##### Data listing
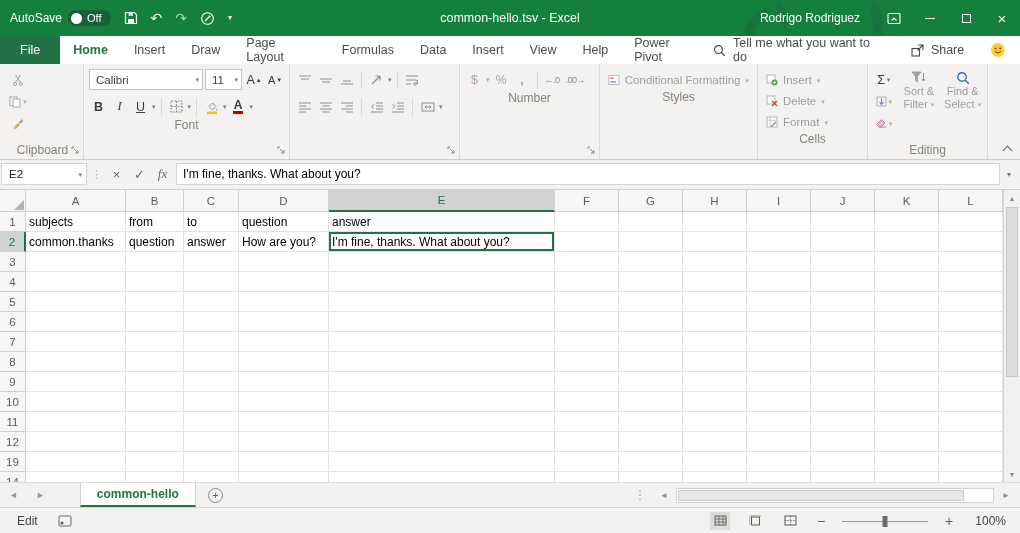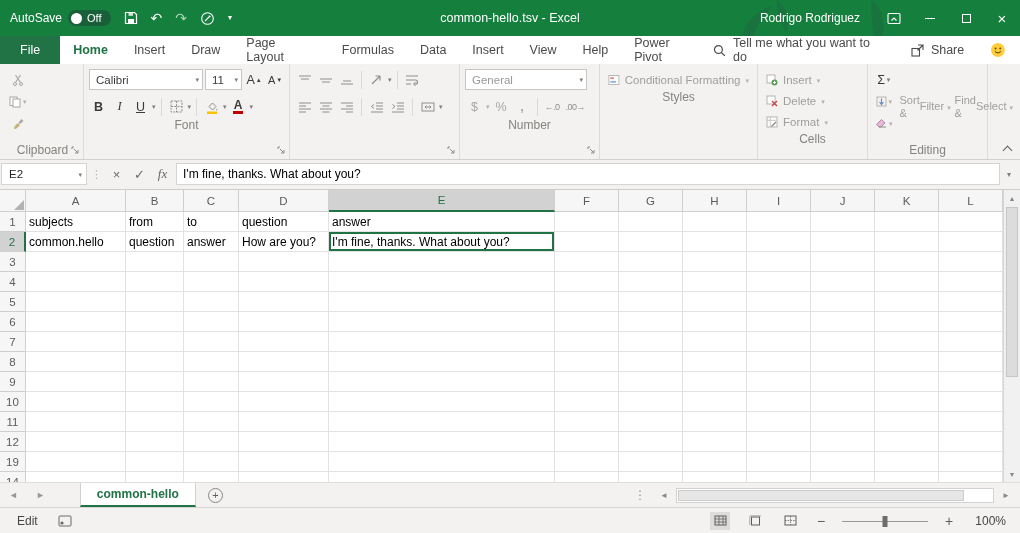--- a/index.html
+++ b/index.html
@@ -48,21 +48,21 @@
   .sbtn{height:21px;min-width:19px;display:flex;align-items:center;justify-content:center;color:#3b3a39;font-size:12.5px;gap:2px;padding:0 2px}
   .sbtn.dis{color:#a8a6a4}
   .sbtn.bold{font-weight:700}
   .sbtn.ital{font-style:italic;font-family:"Liberation Serif",serif}
   .sbtn.und{text-decoration:underline}
   .vr{width:1px;height:18px;background:#dbd9d7;margin:0 3px}
   .bigbtn{display:flex;flex-direction:column;align-items:center;width:46px;color:#a8a6a4;font-size:11.5px;gap:2px;padding-top:3px}
   .minicol{display:flex;flex-direction:column;gap:1px;padding-top:2px}
   .stackbtn{display:flex;align-items:center;gap:5px;height:20px;font-size:11.5px;color:#a09e9c;padding:0 3px;white-space:nowrap}
   .stackcol{display:flex;flex-direction:column;gap:1px;padding-top:3px}
-  .vbtn{display:flex;flex-direction:row;align-items:center;width:50px;font-size:11px;color:#a09e9c;line-height:1.2;padding-top:4px;gap:0}
+  .vbtn{display:flex;flex-direction:column;align-items:center;width:50px;font-size:11px;color:#a09e9c;line-height:1.2;padding-top:4px;gap:0}
   .vbtn .with-car{display:flex;align-items:center;gap:3px}
   .fontA{font-weight:700;color:#3b3a39;font-size:12px;line-height:11px;border-bottom:3px solid #c00000;padding:0 1px}
   .suptri{font-size:7px;vertical-align:super;line-height:1}
   .dec{font-size:9px;color:#8f8d8b;letter-spacing:-.5px}
   .collapse-ribbon{position:absolute;right:9px;bottom:7px;width:8px;height:8px}
   .collapse-ribbon::before{content:"";position:absolute;left:1px;top:3px;width:6px;height:6px;border-left:1.5px solid #605e5c;border-top:1.5px solid #605e5c;transform:rotate(45deg)}
 
   
   .formula{flex:0 0 30px;background:#f3f2f1;border-bottom:1px solid #cfcdcb;display:flex;align-items:center;padding:3px 2px 4px 0}
   .namebox{width:86px;height:22px;background:#fff;border:1px solid #d6d4d2;display:flex;align-items:center;padding-left:7px;color:#262626;font-size:11.5px;margin-left:1px}
@@ -371,26 +371,20 @@
       </div>
       <span class="launcher"><svg width="9" height="9" viewBox="0 0 9 9">
             <path d="M1 3V1h2" fill="none" stroke="#8a8886"></path>
             <path d="M3 3l3.5 3.5M7 4v3H4" fill="none" stroke="#8a8886"></path>
           </svg></span>
     </div>
 
     <div class="rgroup" style="width:140px">
       <div class="rg-rows">
         <div class="rrow">
-          <div class="combo dim" style="width:122px">
-              <span>General</span>
-              <span class="car">▾</span>
-            </div>
-        </div>
-        <div class="rrow">
           <span class="sbtn dis">$</span>
             <span class="car dis">▾</span>
           <span class="sbtn dis">%</span>
           <span class="sbtn dis" style="font-weight:700">,</span>
           <span class="vr"></span>
           <span class="sbtn">
               <span class="dec">←.0</span>
             </span>
           <span class="sbtn">
               <span class="dec">.00→</span>
@@ -550,21 +544,21 @@
             <div class="cell" style="width: 64px;"></div>
             <div class="cell" style="width: 64px;"></div>
             <div class="cell" style="width: 64px;"></div>
             <div class="cell" style="width: 64px;"></div>
             <div class="cell" style="width: 64px;"></div>
             <div class="cell" style="width: 64px;"></div>
             <div class="cell" style="width: 64px;"></div>
           </div>
           <div class="grow">
             <div class="hcell rowhdr sel" style="width: 26px;">2</div>
-            <div class="cell" style="width: 100px;">common.hello</div>
+            <div class="cell" style="width: 100px;">common.thanks</div>
             <div class="cell" style="width: 58px;">question</div>
             <div class="cell" style="width: 55px;">answer</div>
             <div class="cell" style="width: 90px;">How are you?</div>
             <div class="cell active" style="width: 226px;">I'm fine, thanks. What about you?</div>
             <div class="cell" style="width: 64px;"></div>
             <div class="cell" style="width: 64px;"></div>
             <div class="cell" style="width: 64px;"></div>
             <div class="cell" style="width: 64px;"></div>
             <div class="cell" style="width: 64px;"></div>
             <div class="cell" style="width: 64px;"></div>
##########
- Activity -
All of the entries above are to be restated word for word, minus the images.

- Response to the task -
--- a/index.html
+++ b/index.html
@@ -48,21 +48,21 @@
   .sbtn{height:21px;min-width:19px;display:flex;align-items:center;justify-content:center;color:#3b3a39;font-size:12.5px;gap:2px;padding:0 2px}
   .sbtn.dis{color:#a8a6a4}
   .sbtn.bold{font-weight:700}
   .sbtn.ital{font-style:italic;font-family:"Liberation Serif",serif}
   .sbtn.und{text-decoration:underline}
   .vr{width:1px;height:18px;background:#dbd9d7;margin:0 3px}
   .bigbtn{display:flex;flex-direction:column;align-items:center;width:46px;color:#a8a6a4;font-size:11.5px;gap:2px;padding-top:3px}
   .minicol{display:flex;flex-direction:column;gap:1px;padding-top:2px}
   .stackbtn{display:flex;align-items:center;gap:5px;height:20px;font-size:11.5px;color:#a09e9c;padding:0 3px;white-space:nowrap}
   .stackcol{display:flex;flex-direction:column;gap:1px;padding-top:3px}
-  .vbtn{display:flex;flex-direction:row;align-items:center;width:50px;font-size:11px;color:#a09e9c;line-height:1.2;padding-top:4px;gap:0}
+  .vbtn{display:flex;flex-direction:column;align-items:center;width:50px;font-size:11px;color:#a09e9c;line-height:1.2;padding-top:4px;gap:0}
   .vbtn .with-car{display:flex;align-items:center;gap:3px}
   .fontA{font-weight:700;color:#3b3a39;font-size:12px;line-height:11px;border-bottom:3px solid #c00000;padding:0 1px}
   .suptri{font-size:7px;vertical-align:super;line-height:1}
   .dec{font-size:9px;color:#8f8d8b;letter-spacing:-.5px}
   .collapse-ribbon{position:absolute;right:9px;bottom:7px;width:8px;height:8px}
   .collapse-ribbon::before{content:"";position:absolute;left:1px;top:3px;width:6px;height:6px;border-left:1.5px solid #605e5c;border-top:1.5px solid #605e5c;transform:rotate(45deg)}
 
   
   .formula{flex:0 0 30px;background:#f3f2f1;border-bottom:1px solid #cfcdcb;display:flex;align-items:center;padding:3px 2px 4px 0}
   .namebox{width:86px;height:22px;background:#fff;border:1px solid #d6d4d2;display:flex;align-items:center;padding-left:7px;color:#262626;font-size:11.5px;margin-left:1px}
@@ -371,26 +371,20 @@
       </div>
       <span class="launcher"><svg width="9" height="9" viewBox="0 0 9 9">
             <path d="M1 3V1h2" fill="none" stroke="#8a8886"></path>
             <path d="M3 3l3.5 3.5M7 4v3H4" fill="none" stroke="#8a8886"></path>
           </svg></span>
     </div>
 
     <div class="rgroup" style="width:140px">
       <div class="rg-rows">
         <div class="rrow">
-          <div class="combo dim" style="width:122px">
-              <span>General</span>
-              <span class="car">▾</span>
-            </div>
-        </div>
-        <div class="rrow">
           <span class="sbtn dis">$</span>
             <span class="car dis">▾</span>
           <span class="sbtn dis">%</span>
           <span class="sbtn dis" style="font-weight:700">,</span>
           <span class="vr"></span>
           <span class="sbtn">
               <span class="dec">←.0</span>
             </span>
           <span class="sbtn">
               <span class="dec">.00→</span>
@@ -550,21 +544,21 @@
             <div class="cell" style="width: 64px;"></div>
             <div class="cell" style="width: 64px;"></div>
             <div class="cell" style="width: 64px;"></div>
             <div class="cell" style="width: 64px;"></div>
             <div class="cell" style="width: 64px;"></div>
             <div class="cell" style="width: 64px;"></div>
             <div class="cell" style="width: 64px;"></div>
           </div>
           <div class="grow">
             <div class="hcell rowhdr sel" style="width: 26px;">2</div>
-            <div class="cell" style="width: 100px;">common.hello</div>
+            <div class="cell" style="width: 100px;">common.thanks</div>
             <div class="cell" style="width: 58px;">question</div>
             <div class="cell" style="width: 55px;">answer</div>
             <div class="cell" style="width: 90px;">How are you?</div>
             <div class="cell active" style="width: 226px;">I'm fine, thanks. What about you?</div>
             <div class="cell" style="width: 64px;"></div>
             <div class="cell" style="width: 64px;"></div>
             <div class="cell" style="width: 64px;"></div>
             <div class="cell" style="width: 64px;"></div>
             <div class="cell" style="width: 64px;"></div>
             <div class="cell" style="width: 64px;"></div>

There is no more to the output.